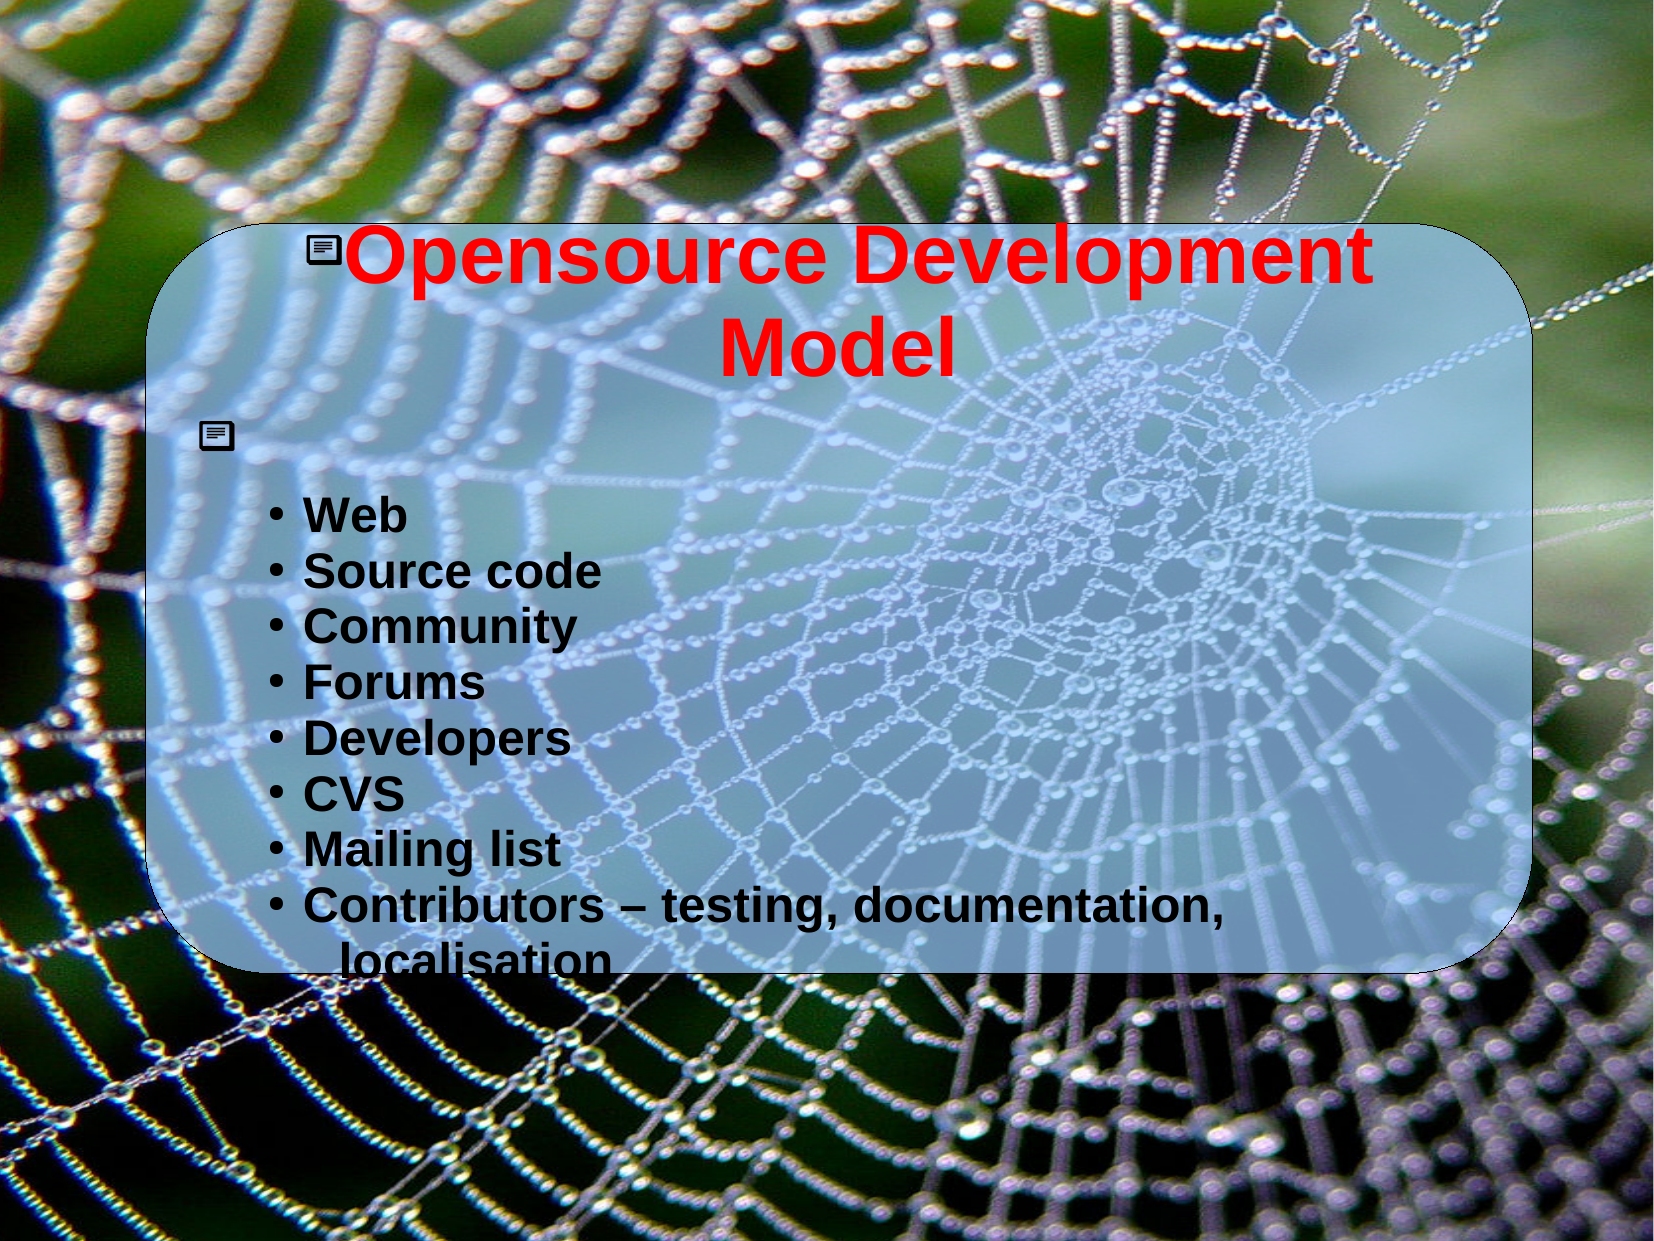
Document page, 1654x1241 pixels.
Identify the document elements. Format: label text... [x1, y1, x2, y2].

text_box Opensource Development Model Web Source code Community Forums Developers CVS Mailing list Contributors – testing, documentation, localisation [145, 223, 1533, 974]
picture [0, 0, 1654, 1241]
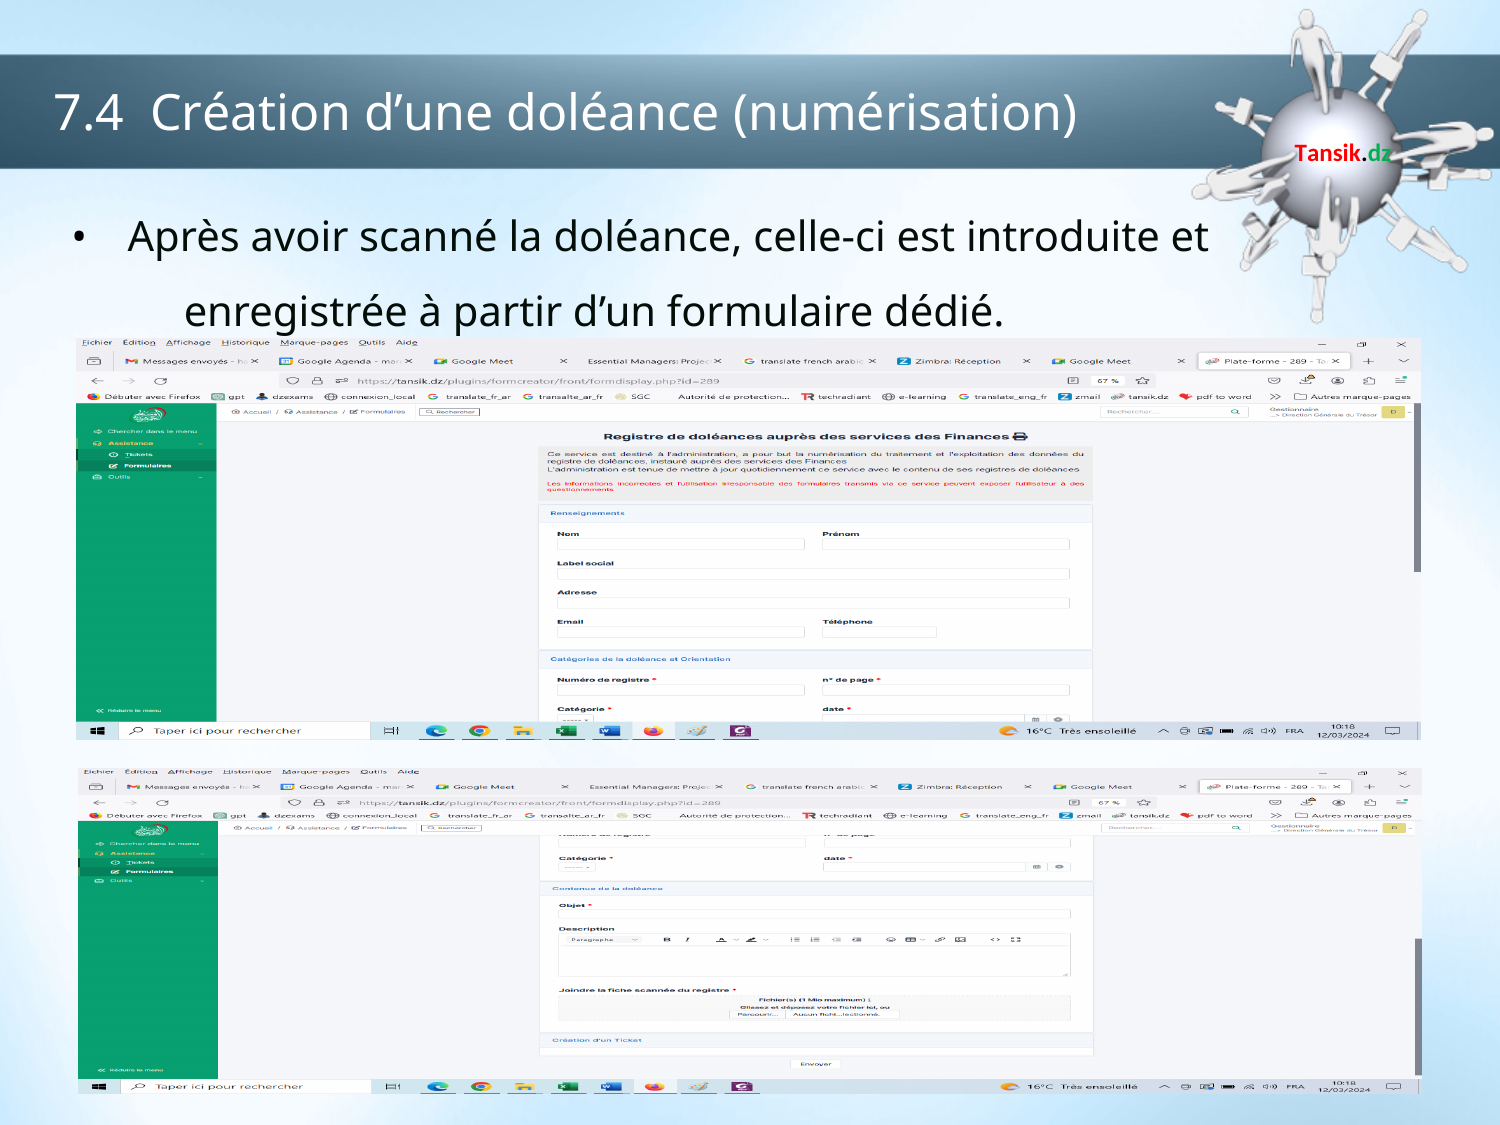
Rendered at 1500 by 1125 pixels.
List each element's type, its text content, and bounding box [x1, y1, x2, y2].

picture [78, 768, 1500, 1094]
text_box Après avoir scanné la doléance, celle-ci est introduite et enregistrée à partir d’un formulaire dédié. [56, 177, 1400, 1095]
text_box Tansik.dz [1279, 128, 1422, 185]
picture [76, 338, 1421, 740]
title 7.4 Création d’une doléance (numérisation) [39, 51, 1177, 170]
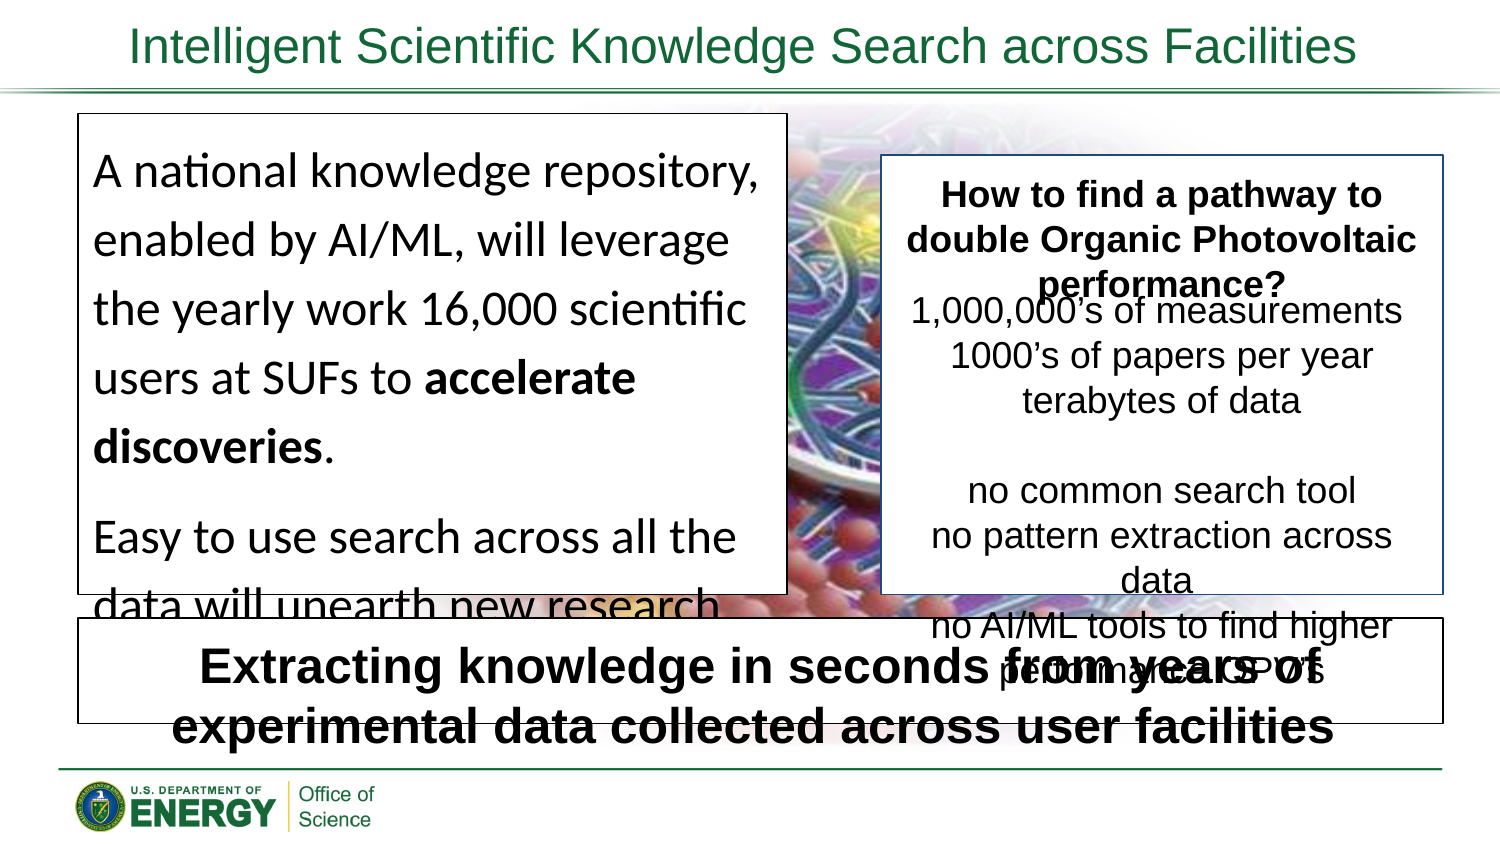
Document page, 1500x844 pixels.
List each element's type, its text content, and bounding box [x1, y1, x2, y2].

picture [125, 611, 136, 618]
picture [419, 595, 697, 618]
picture [0, 114, 1500, 844]
picture [849, 731, 858, 739]
picture [334, 601, 347, 607]
picture [638, 611, 649, 618]
text_box A national knowledge repository, enabled by AI/ML, will leverage the yearly work 16,000 scientific users at SUFs to accelerate discoveries. Easy to use search across all the data will unearth new research targets and ideas. [77, 114, 788, 595]
picture [446, 731, 455, 739]
picture [260, 595, 399, 618]
text_box [880, 155, 1444, 271]
picture [249, 595, 256, 618]
text_box How to find a pathway to double Organic Photovoltaic performance? [890, 155, 1434, 204]
picture [480, 601, 493, 607]
picture [309, 601, 320, 618]
picture [164, 611, 175, 618]
text_box 1,000,000’s of measurements 1000’s of papers per year terabytes of data no common search tool no pattern extraction across data no AI/ML tools to find higher performance OPV’s [880, 271, 1444, 595]
picture [151, 595, 245, 618]
picture [236, 724, 247, 739]
picture [804, 724, 815, 739]
picture [456, 601, 467, 618]
picture [1025, 724, 1035, 738]
picture [512, 605, 521, 618]
picture [1160, 731, 1169, 739]
picture [569, 601, 582, 607]
picture [115, 595, 147, 618]
picture [924, 724, 936, 739]
picture [702, 601, 713, 618]
title Intelligent Scientific Knowledge Search across Facilities [0, 0, 1500, 114]
picture [419, 601, 430, 618]
picture [207, 605, 216, 618]
picture [403, 595, 414, 618]
picture [359, 611, 370, 618]
picture [502, 724, 513, 739]
picture [577, 731, 586, 739]
text_box Extracting knowledge in seconds from years of experimental data collected across user facilities [77, 618, 1444, 724]
picture [613, 601, 626, 607]
picture [98, 601, 110, 618]
picture [646, 724, 658, 739]
picture [532, 731, 541, 739]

_ _ _ _

* **Work required**
Reproduce every line of the listing above verbatim, leaving out the pictures.

* **Response for this exercise**
Document page, 1654x1241 pixels.
Identify the document elements. Format: label text... [x1, y1, x2, y2].

text_box Opensource Development Model Web Source code Community Forums Developers CVS Mailing list Contributors – testing, documentation, localisation [145, 223, 1533, 974]
picture [0, 0, 1654, 1241]
Rendered at 1500 by 1125 pixels.
List each element's type, its text content, and bounding box [x1, y1, x2, y2].

picture [78, 768, 1500, 1094]
text_box Après avoir scanné la doléance, celle-ci est introduite et enregistrée à partir d’un formulaire dédié. [56, 177, 1400, 1095]
text_box Tansik.dz [1279, 128, 1422, 185]
picture [76, 338, 1421, 740]
title 7.4 Création d’une doléance (numérisation) [39, 51, 1177, 170]
Document page, 1500x844 pixels.
List each element's type, its text content, and bounding box [x1, y1, x2, y2].

picture [125, 611, 136, 618]
picture [419, 595, 697, 618]
picture [0, 114, 1500, 844]
picture [849, 731, 858, 739]
picture [334, 601, 347, 607]
picture [638, 611, 649, 618]
text_box A national knowledge repository, enabled by AI/ML, will leverage the yearly work 16,000 scientific users at SUFs to accelerate discoveries. Easy to use search across all the data will unearth new research targets and ideas. [77, 114, 788, 595]
picture [446, 731, 455, 739]
picture [260, 595, 399, 618]
text_box [880, 155, 1444, 271]
picture [249, 595, 256, 618]
text_box How to find a pathway to double Organic Photovoltaic performance? [890, 155, 1434, 204]
picture [480, 601, 493, 607]
picture [309, 601, 320, 618]
picture [164, 611, 175, 618]
text_box 1,000,000’s of measurements 1000’s of papers per year terabytes of data no common search tool no pattern extraction across data no AI/ML tools to find higher performance OPV’s [880, 271, 1444, 595]
picture [151, 595, 245, 618]
picture [236, 724, 247, 739]
picture [804, 724, 815, 739]
picture [456, 601, 467, 618]
picture [1025, 724, 1035, 738]
picture [512, 605, 521, 618]
picture [1160, 731, 1169, 739]
picture [569, 601, 582, 607]
picture [115, 595, 147, 618]
picture [924, 724, 936, 739]
picture [702, 601, 713, 618]
title Intelligent Scientific Knowledge Search across Facilities [0, 0, 1500, 114]
picture [419, 601, 430, 618]
picture [207, 605, 216, 618]
picture [403, 595, 414, 618]
picture [359, 611, 370, 618]
picture [502, 724, 513, 739]
picture [577, 731, 586, 739]
text_box Extracting knowledge in seconds from years of experimental data collected across user facilities [77, 618, 1444, 724]
picture [613, 601, 626, 607]
picture [98, 601, 110, 618]
picture [646, 724, 658, 739]
picture [532, 731, 541, 739]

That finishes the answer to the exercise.